*** Task inputs Section Begins ***
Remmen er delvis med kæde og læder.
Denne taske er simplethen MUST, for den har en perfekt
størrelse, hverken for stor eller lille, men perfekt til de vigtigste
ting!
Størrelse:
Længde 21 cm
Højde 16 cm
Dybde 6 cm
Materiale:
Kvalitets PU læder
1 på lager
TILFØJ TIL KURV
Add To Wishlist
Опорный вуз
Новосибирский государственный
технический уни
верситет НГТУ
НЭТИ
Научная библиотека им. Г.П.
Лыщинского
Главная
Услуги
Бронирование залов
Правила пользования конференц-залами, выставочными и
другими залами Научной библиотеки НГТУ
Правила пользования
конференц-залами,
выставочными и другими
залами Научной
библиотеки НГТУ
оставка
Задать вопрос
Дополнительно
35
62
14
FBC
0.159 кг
*** Task inputs Section Ends ***
*** Task inputs Section Begins ***
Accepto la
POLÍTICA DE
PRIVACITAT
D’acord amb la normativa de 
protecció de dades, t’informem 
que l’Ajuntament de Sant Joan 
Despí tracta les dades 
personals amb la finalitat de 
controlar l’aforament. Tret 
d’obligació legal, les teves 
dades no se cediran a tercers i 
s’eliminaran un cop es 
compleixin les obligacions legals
*** Task inputs Section Ends ***
*** Task inputs Section Begins ***
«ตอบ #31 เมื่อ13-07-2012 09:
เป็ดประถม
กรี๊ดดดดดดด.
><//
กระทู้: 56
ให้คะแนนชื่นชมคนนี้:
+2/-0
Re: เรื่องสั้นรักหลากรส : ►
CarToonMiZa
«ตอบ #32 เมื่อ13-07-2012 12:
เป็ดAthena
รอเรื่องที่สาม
*** Task inputs Section Ends ***
> [What the exercise asks] Copy out every line of the material above that contains the string "dades".

> [Answer box]
protecció de dades, t’informem 
Despí tracta les dades 
dades no se cediran a tercers i 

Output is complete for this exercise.